Prévention : promesse ou illusion ?
Une illustration. Tous se retrouvent pour faire de la prévention le point cardinal de leur politique de santé. Mais sur quelle(s) thématique(s), avec quels moyens et quelle organisation ?
Il existe des cibles bénéfiques en termes de santé publique mais pas ou peu populaires et, inversement, des sujets parfaitement inutiles mais qui offrent l'avantage de faire plaisir à tout le monde.
Quelques exemples :
Prendront-ils enfin les mesures indispensables pour lutter contre l'alcoolisme, première cause de maladies, d'accidents, de ruptures sociales, première ligne de dépense ? Ce qui demanderait de faire de l'alcoolisme au volant une cause au moins aussi importante que la vitesse en matière de sécurité routière… Mais, et je le démontre, la lutte contre la vitesse rapporte plus que celle contre l'alcool alors même qu'elle n'est plus, et de loin, la première cause des accidents.
Et contre le tabagisme, les candidats porteront-ils enfin le paquet de tabac à 10 € quelle que soit la répercussion de l'augmentation par les fabricants, sachant que c'est désormais la seule mesure efficace ? On a trop vu des ministres de la Santé, de gauche comme de droite, préconiser ces mesures puis se faire recaler en dernière instance par Bercy.

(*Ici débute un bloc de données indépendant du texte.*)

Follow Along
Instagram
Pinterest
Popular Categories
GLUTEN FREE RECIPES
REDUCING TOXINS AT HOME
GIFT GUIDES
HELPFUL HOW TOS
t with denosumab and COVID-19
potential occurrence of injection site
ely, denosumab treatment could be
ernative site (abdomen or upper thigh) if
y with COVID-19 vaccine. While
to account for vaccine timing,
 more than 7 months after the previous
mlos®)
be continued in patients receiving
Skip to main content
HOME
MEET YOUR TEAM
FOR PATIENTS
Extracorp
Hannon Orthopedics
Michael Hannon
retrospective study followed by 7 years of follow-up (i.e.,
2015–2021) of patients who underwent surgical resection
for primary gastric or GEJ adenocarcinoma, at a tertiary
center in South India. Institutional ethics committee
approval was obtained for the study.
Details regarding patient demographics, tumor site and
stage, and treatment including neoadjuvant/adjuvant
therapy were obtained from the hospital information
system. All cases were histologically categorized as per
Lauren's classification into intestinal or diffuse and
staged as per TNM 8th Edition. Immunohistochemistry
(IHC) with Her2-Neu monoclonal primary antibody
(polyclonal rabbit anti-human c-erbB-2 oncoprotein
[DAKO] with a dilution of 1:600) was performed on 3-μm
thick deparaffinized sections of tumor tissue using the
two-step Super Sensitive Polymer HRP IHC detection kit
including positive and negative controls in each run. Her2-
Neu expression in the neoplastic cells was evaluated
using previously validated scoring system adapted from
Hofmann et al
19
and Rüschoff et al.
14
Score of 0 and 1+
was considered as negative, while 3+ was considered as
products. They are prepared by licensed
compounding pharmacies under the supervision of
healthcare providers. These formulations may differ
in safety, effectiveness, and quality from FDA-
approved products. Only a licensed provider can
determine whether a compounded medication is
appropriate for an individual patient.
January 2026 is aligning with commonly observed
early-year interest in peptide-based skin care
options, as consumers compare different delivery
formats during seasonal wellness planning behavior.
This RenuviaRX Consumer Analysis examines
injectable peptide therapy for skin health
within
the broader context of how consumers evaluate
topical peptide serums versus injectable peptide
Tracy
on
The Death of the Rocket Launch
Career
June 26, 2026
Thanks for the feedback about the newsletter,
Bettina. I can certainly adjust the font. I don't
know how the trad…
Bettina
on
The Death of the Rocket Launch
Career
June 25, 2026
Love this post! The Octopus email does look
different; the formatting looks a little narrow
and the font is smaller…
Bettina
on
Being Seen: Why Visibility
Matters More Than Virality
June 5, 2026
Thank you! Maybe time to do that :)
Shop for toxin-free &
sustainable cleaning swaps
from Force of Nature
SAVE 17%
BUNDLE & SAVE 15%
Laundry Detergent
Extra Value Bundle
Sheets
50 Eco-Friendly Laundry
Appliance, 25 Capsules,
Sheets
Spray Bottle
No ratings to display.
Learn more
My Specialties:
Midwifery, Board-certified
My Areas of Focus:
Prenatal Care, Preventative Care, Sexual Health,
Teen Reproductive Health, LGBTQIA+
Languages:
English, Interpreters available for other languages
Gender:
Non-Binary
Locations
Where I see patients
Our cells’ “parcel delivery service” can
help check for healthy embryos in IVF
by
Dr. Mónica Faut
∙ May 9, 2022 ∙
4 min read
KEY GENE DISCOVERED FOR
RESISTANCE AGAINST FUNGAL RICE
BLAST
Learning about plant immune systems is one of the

Et quelle idée se font-ils de la prévention qu'ils ont tous à cœur de défendre ? Celle de la période hygiéniste, génétique et capteurs en plus ? Largement poussée par le lobbying des assureurs, une tendance se fait jour dans la population, celle de ne payer que pour ses propres risques : pourquoi irais-je payer le traitement contre le cancer des fumeurs puisque je ne fume pas ? Pourquoi financerais-je l'assurance maladie de celles et ceux qui ne font pas de sport, qui mangent n'importe quoi, voire qui ne cotisent pas ? Si je suis « vertueux » dans ma vie, pourquoi contribuerais-je à payer les comportements « déviants » des autres ?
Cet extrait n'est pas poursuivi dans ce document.